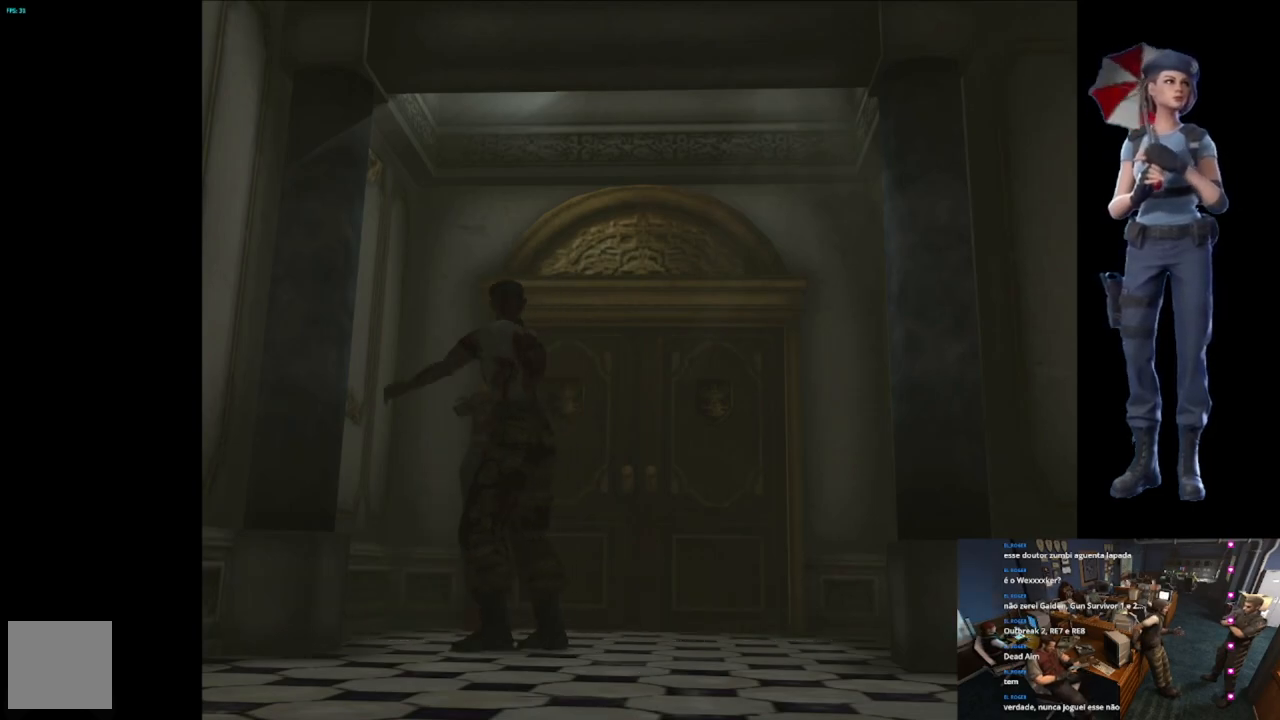
{"buttons": [], "left_stick": "center", "right_stick": "center", "events": [[50, "A", "down"], [467, "A", "up"]]}
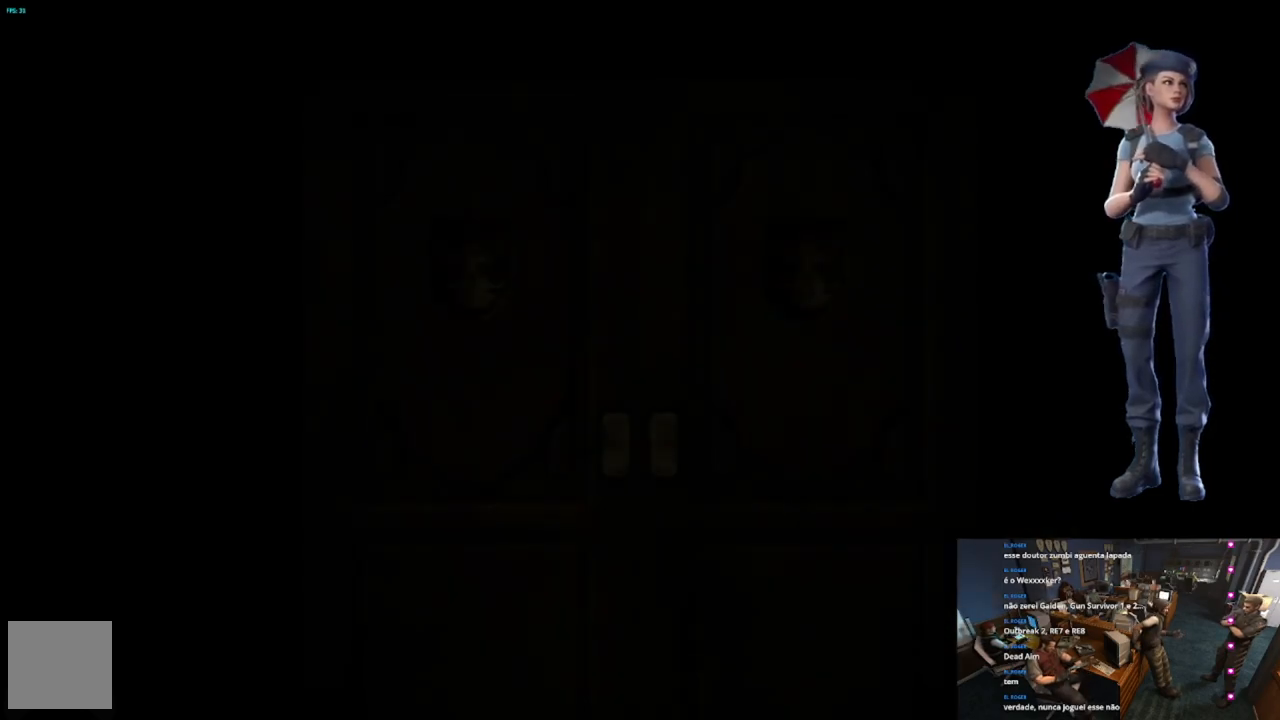
{"buttons": [], "left_stick": "center", "right_stick": "center", "events": []}
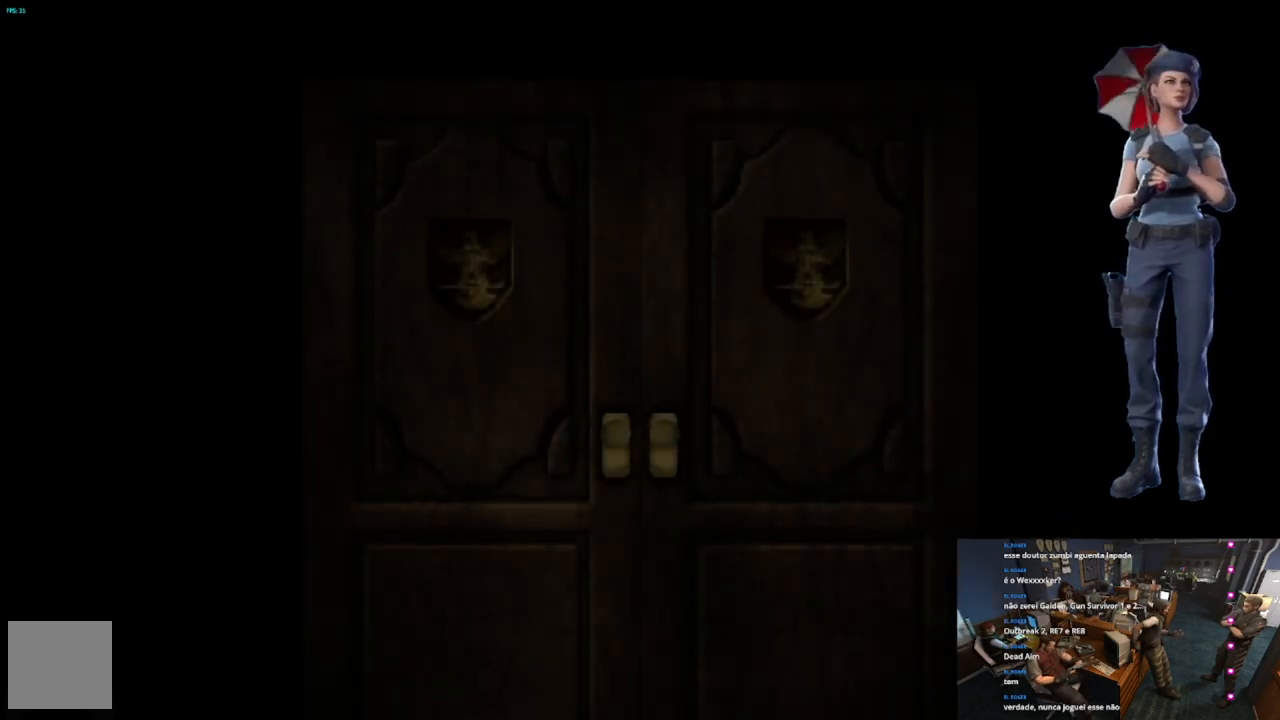
{"buttons": ["L1"], "left_stick": "center", "right_stick": "center", "events": [[384, "L1", "down"]]}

**What you will do**
The data above is to be printed exactly, all of it, except for the pictures.

**Exercise solution**
{"buttons": [], "left_stick": "center", "right_stick": "center", "events": [[50, "A", "down"], [467, "A", "up"]]}
{"buttons": [], "left_stick": "center", "right_stick": "center", "events": []}
{"buttons": ["L1"], "left_stick": "center", "right_stick": "center", "events": [[384, "L1", "down"]]}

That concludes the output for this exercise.